Start of EXTRACTED DATA
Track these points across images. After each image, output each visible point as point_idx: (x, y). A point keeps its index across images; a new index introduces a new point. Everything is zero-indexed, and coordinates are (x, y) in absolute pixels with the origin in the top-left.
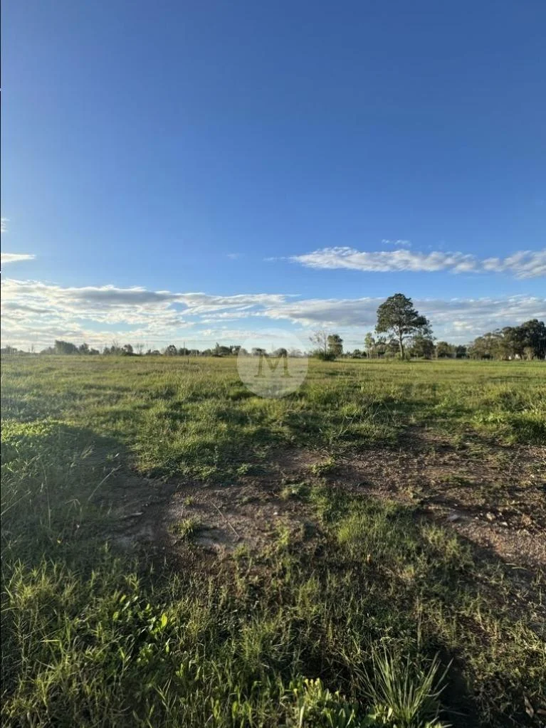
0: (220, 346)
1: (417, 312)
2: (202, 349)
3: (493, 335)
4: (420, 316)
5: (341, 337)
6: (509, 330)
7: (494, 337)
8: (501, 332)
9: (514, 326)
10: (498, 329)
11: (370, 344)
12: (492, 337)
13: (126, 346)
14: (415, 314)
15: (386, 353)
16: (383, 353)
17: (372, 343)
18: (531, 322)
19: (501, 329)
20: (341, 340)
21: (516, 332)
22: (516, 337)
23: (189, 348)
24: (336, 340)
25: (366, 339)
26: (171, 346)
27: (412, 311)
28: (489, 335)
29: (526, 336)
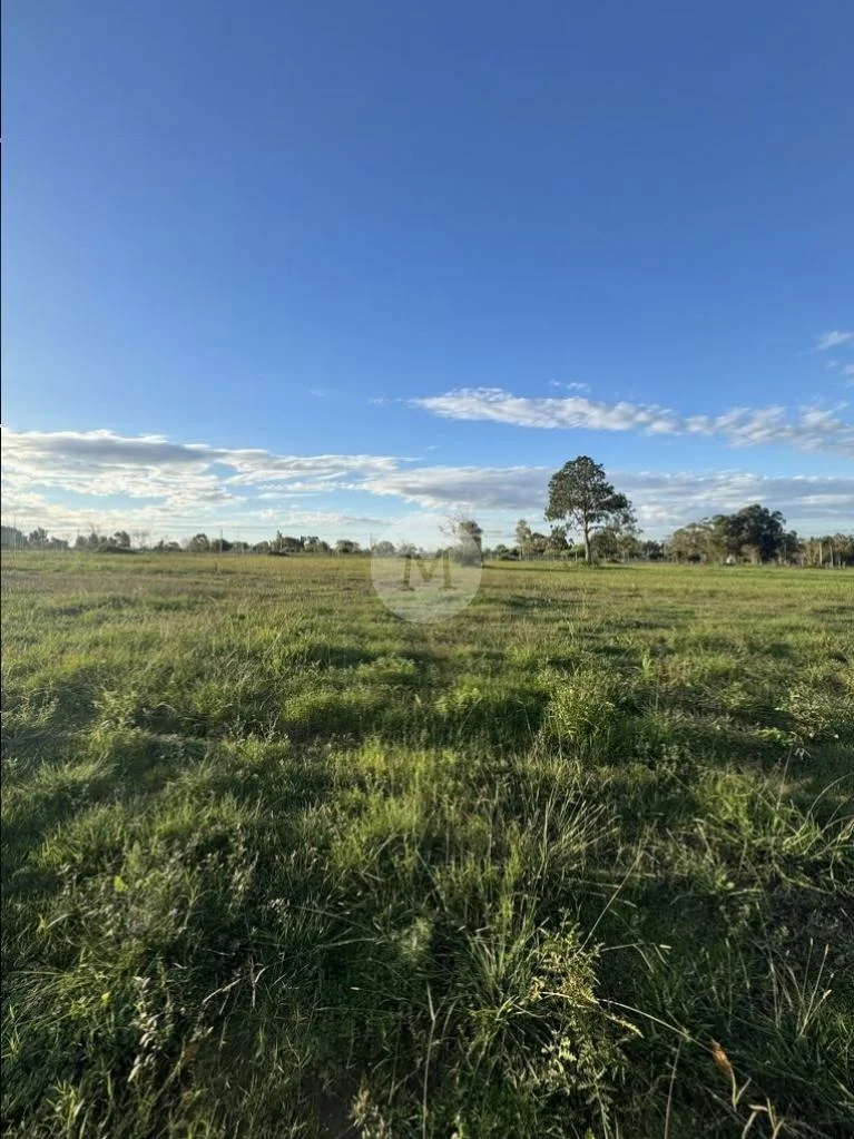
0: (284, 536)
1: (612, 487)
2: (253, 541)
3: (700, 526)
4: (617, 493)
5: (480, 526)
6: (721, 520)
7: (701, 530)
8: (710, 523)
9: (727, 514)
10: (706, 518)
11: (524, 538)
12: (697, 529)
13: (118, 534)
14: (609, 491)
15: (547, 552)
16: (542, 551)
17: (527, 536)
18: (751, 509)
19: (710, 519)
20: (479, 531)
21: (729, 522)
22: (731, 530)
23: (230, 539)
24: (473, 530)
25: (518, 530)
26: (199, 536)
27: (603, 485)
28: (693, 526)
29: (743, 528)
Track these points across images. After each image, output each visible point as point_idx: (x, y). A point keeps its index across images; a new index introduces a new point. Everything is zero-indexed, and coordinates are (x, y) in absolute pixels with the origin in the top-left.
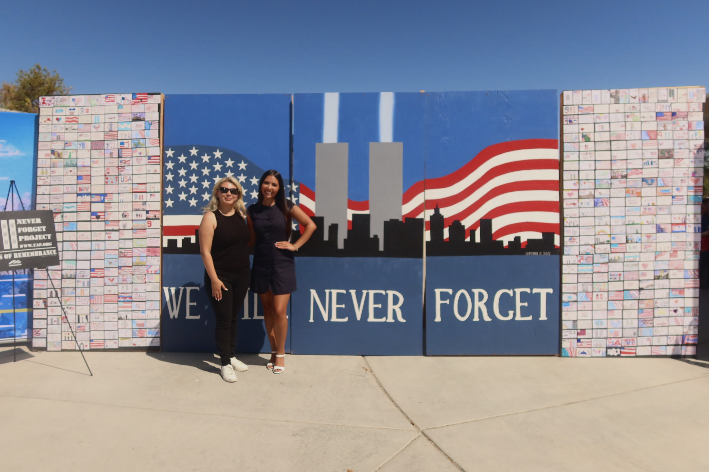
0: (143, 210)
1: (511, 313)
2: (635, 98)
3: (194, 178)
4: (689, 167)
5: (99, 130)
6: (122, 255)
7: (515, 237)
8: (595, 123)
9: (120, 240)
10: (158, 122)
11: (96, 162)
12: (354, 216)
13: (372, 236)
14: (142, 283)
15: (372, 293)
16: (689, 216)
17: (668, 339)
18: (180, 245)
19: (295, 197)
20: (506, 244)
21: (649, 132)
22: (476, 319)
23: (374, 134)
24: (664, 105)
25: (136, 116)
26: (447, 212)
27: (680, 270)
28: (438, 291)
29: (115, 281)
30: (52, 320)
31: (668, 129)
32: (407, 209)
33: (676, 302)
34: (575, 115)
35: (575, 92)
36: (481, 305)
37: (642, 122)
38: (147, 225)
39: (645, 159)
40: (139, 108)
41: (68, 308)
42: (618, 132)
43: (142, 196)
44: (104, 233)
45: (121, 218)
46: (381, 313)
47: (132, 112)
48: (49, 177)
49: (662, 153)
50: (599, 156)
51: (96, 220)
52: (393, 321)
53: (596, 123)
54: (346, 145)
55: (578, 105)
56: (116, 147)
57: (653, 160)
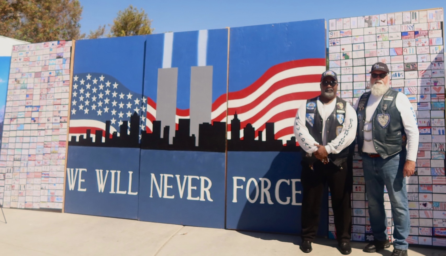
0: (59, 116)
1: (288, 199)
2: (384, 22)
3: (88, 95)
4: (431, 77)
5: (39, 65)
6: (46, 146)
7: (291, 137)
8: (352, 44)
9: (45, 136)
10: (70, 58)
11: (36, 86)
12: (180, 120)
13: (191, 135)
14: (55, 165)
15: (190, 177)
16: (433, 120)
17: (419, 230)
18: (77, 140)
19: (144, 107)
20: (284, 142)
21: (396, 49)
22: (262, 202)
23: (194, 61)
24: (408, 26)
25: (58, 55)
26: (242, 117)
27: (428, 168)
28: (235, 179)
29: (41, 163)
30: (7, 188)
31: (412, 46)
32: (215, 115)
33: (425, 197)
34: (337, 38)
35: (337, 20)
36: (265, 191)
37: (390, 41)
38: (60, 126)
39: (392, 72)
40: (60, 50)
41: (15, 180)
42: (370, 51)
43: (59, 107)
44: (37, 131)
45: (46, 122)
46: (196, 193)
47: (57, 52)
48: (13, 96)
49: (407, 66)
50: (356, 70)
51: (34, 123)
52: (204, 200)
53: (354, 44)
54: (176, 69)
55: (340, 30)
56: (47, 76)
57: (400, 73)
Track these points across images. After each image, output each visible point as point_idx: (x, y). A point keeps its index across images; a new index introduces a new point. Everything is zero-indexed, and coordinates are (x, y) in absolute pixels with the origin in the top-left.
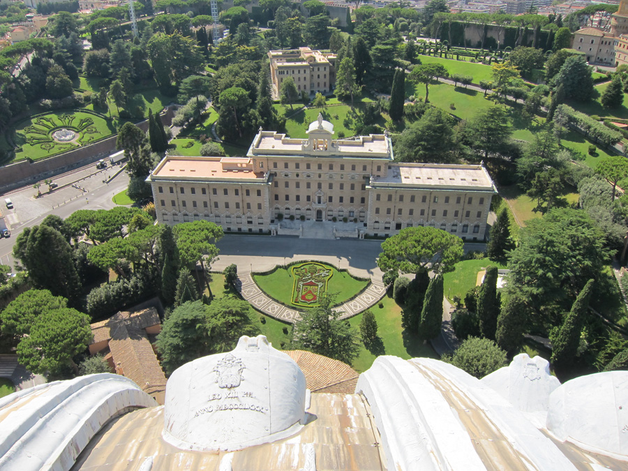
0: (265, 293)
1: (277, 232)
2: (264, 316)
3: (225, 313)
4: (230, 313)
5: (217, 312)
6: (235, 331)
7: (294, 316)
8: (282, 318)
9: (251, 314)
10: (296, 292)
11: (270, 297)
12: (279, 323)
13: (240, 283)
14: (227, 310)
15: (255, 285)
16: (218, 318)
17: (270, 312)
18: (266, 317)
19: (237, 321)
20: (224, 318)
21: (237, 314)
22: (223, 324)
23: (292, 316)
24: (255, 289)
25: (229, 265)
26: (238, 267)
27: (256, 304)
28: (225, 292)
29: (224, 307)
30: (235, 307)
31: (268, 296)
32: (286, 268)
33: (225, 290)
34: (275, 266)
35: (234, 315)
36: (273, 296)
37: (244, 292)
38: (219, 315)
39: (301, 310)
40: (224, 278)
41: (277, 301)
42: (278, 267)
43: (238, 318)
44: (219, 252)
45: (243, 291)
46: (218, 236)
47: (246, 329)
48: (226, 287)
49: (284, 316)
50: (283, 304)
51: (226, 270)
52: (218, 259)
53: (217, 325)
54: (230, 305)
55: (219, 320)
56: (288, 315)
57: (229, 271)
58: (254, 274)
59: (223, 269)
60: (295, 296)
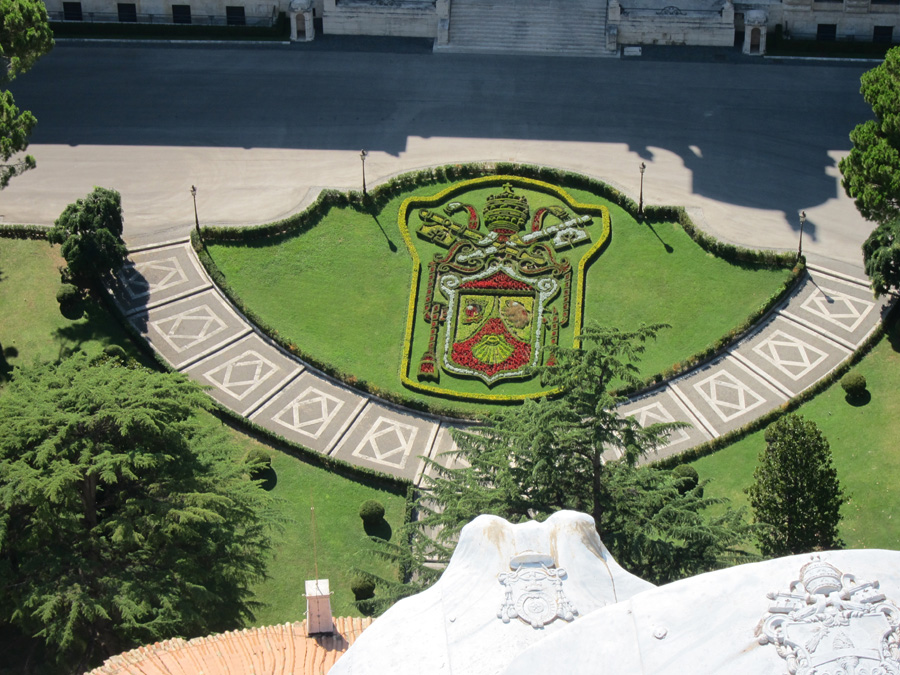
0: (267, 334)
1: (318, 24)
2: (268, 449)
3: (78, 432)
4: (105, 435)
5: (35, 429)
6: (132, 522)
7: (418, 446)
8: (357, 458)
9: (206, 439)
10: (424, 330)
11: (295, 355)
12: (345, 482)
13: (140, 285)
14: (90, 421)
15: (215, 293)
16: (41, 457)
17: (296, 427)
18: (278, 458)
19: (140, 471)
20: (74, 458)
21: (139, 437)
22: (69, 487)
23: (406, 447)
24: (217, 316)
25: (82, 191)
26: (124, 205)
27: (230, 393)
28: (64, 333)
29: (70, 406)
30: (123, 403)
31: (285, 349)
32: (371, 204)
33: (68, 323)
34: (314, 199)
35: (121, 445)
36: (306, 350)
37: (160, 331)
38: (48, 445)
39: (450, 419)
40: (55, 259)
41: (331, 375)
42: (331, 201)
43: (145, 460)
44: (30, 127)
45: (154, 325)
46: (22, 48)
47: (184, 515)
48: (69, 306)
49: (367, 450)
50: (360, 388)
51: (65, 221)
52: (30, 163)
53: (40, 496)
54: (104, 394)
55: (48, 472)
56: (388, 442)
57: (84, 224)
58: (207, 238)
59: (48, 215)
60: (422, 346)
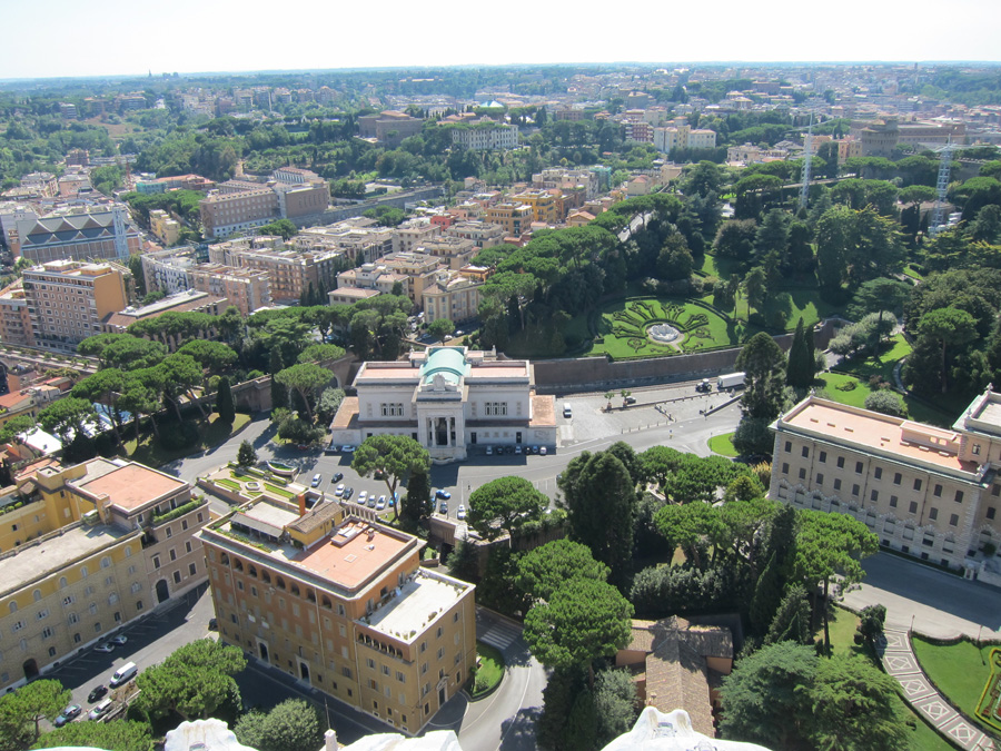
End of EXTRACTED DATA
Reproduce every record above exactly, but leave out the pictures.

• TASK ANSWER
Track these points across images. After each image, output each visible point as point_idx: (x, y). A point keeps its index across images; a new index introduces a new point. Everything is zero-indexed, and coordinates are (x, y) in absolute pixels with the origin in the top-left.
0: (220, 346)
1: (417, 312)
2: (202, 349)
3: (493, 335)
4: (420, 316)
5: (341, 337)
6: (509, 330)
7: (494, 337)
8: (501, 332)
9: (514, 326)
10: (498, 329)
11: (370, 344)
12: (492, 337)
13: (126, 346)
14: (415, 314)
15: (386, 353)
16: (383, 353)
17: (372, 343)
18: (531, 322)
19: (501, 329)
20: (341, 340)
21: (516, 332)
22: (516, 337)
23: (189, 348)
24: (336, 340)
25: (366, 339)
26: (171, 346)
27: (412, 311)
28: (489, 335)
29: (526, 336)
0: (284, 536)
1: (612, 487)
2: (253, 541)
3: (700, 526)
4: (617, 493)
5: (480, 526)
6: (721, 520)
7: (701, 530)
8: (710, 523)
9: (727, 514)
10: (706, 518)
11: (524, 538)
12: (697, 529)
13: (118, 534)
14: (609, 491)
15: (547, 552)
16: (542, 551)
17: (527, 536)
18: (751, 509)
19: (710, 519)
20: (479, 531)
21: (729, 522)
22: (731, 530)
23: (230, 539)
24: (473, 530)
25: (518, 530)
26: (199, 536)
27: (603, 485)
28: (693, 526)
29: (743, 528)
Track these points across images. After each image, output each visible point as point_idx: (x, y). A point keeps its index across images; a new index introduces a new point. Everything is zero-indexed, and coordinates are (x, y) in absolute pixels with the origin in the top-left.
0: (143, 210)
1: (511, 313)
2: (635, 98)
3: (194, 178)
4: (689, 167)
5: (99, 130)
6: (122, 255)
7: (515, 237)
8: (595, 123)
9: (120, 240)
10: (158, 122)
11: (96, 162)
12: (354, 216)
13: (372, 236)
14: (142, 283)
15: (372, 293)
16: (689, 216)
17: (668, 339)
18: (180, 245)
19: (295, 197)
20: (506, 244)
21: (649, 132)
22: (476, 319)
23: (374, 134)
24: (664, 105)
25: (136, 116)
26: (447, 212)
27: (680, 270)
28: (438, 291)
29: (115, 281)
30: (52, 320)
31: (668, 129)
32: (407, 209)
33: (676, 302)
34: (575, 115)
35: (575, 92)
36: (481, 305)
37: (642, 122)
38: (147, 225)
39: (645, 159)
40: (139, 108)
41: (68, 308)
42: (618, 132)
43: (142, 196)
44: (104, 233)
45: (121, 218)
46: (381, 313)
47: (132, 112)
48: (49, 177)
49: (662, 153)
50: (599, 156)
51: (96, 220)
52: (393, 321)
53: (596, 123)
54: (346, 145)
55: (578, 105)
56: (116, 147)
57: (653, 160)
0: (59, 116)
1: (288, 199)
2: (384, 22)
3: (88, 95)
4: (431, 77)
5: (39, 65)
6: (46, 146)
7: (291, 137)
8: (352, 44)
9: (45, 136)
10: (70, 58)
11: (36, 86)
12: (180, 120)
13: (191, 135)
14: (55, 165)
15: (190, 177)
16: (433, 120)
17: (419, 230)
18: (77, 140)
19: (144, 107)
20: (284, 142)
21: (396, 49)
22: (262, 202)
23: (194, 61)
24: (408, 26)
25: (58, 55)
26: (242, 117)
27: (428, 168)
28: (235, 179)
29: (41, 163)
30: (7, 188)
31: (412, 46)
32: (215, 115)
33: (425, 197)
34: (337, 38)
35: (337, 20)
36: (265, 191)
37: (390, 41)
38: (60, 126)
39: (392, 72)
40: (60, 50)
41: (15, 180)
42: (370, 51)
43: (59, 107)
44: (37, 131)
45: (46, 122)
46: (196, 193)
47: (57, 52)
48: (13, 96)
49: (407, 66)
50: (356, 70)
51: (34, 123)
52: (204, 200)
53: (354, 44)
54: (176, 69)
55: (340, 30)
56: (47, 76)
57: (400, 73)
Track these points across images. After each image, output each visible point as point_idx: (x, y). A point keeps its index across images; a new index introduces a new point. Everything is zero-indexed, and coordinates are (x, y) in absolute pixels with the origin in the top-left.
0: (265, 293)
1: (277, 232)
2: (264, 316)
3: (225, 313)
4: (230, 313)
5: (217, 312)
6: (235, 331)
7: (294, 316)
8: (282, 318)
9: (251, 314)
10: (296, 292)
11: (270, 297)
12: (279, 323)
13: (240, 283)
14: (227, 310)
15: (255, 285)
16: (218, 318)
17: (270, 312)
18: (266, 317)
19: (237, 321)
20: (224, 318)
21: (237, 314)
22: (223, 324)
23: (292, 316)
24: (255, 289)
25: (229, 265)
26: (238, 267)
27: (256, 304)
28: (225, 292)
29: (224, 307)
30: (235, 307)
31: (268, 296)
32: (286, 268)
33: (225, 290)
34: (275, 266)
35: (234, 315)
36: (273, 296)
37: (244, 292)
38: (219, 315)
39: (301, 310)
40: (224, 278)
41: (277, 301)
42: (278, 267)
43: (238, 318)
44: (219, 252)
45: (243, 291)
46: (218, 236)
47: (246, 329)
48: (226, 287)
49: (284, 316)
50: (283, 304)
51: (226, 270)
52: (218, 259)
53: (217, 325)
54: (230, 305)
55: (219, 320)
56: (288, 315)
57: (229, 271)
58: (254, 274)
59: (223, 269)
60: (295, 296)
0: (267, 334)
1: (318, 24)
2: (268, 449)
3: (78, 432)
4: (105, 435)
5: (35, 429)
6: (132, 522)
7: (418, 446)
8: (357, 458)
9: (206, 439)
10: (424, 330)
11: (295, 355)
12: (345, 482)
13: (140, 285)
14: (90, 421)
15: (215, 293)
16: (41, 457)
17: (296, 427)
18: (278, 458)
19: (140, 471)
20: (74, 458)
21: (139, 437)
22: (69, 487)
23: (406, 447)
24: (217, 316)
25: (82, 191)
26: (124, 205)
27: (230, 393)
28: (64, 333)
29: (70, 406)
30: (123, 403)
31: (285, 349)
32: (371, 204)
33: (68, 323)
34: (314, 199)
35: (121, 445)
36: (306, 350)
37: (160, 331)
38: (48, 445)
39: (450, 419)
40: (55, 259)
41: (331, 375)
42: (331, 201)
43: (145, 460)
44: (30, 127)
45: (154, 325)
46: (22, 48)
47: (184, 515)
48: (69, 306)
49: (367, 450)
50: (360, 388)
51: (65, 221)
52: (30, 163)
53: (40, 496)
54: (104, 394)
55: (48, 472)
56: (388, 442)
57: (84, 224)
58: (207, 238)
59: (48, 215)
60: (422, 346)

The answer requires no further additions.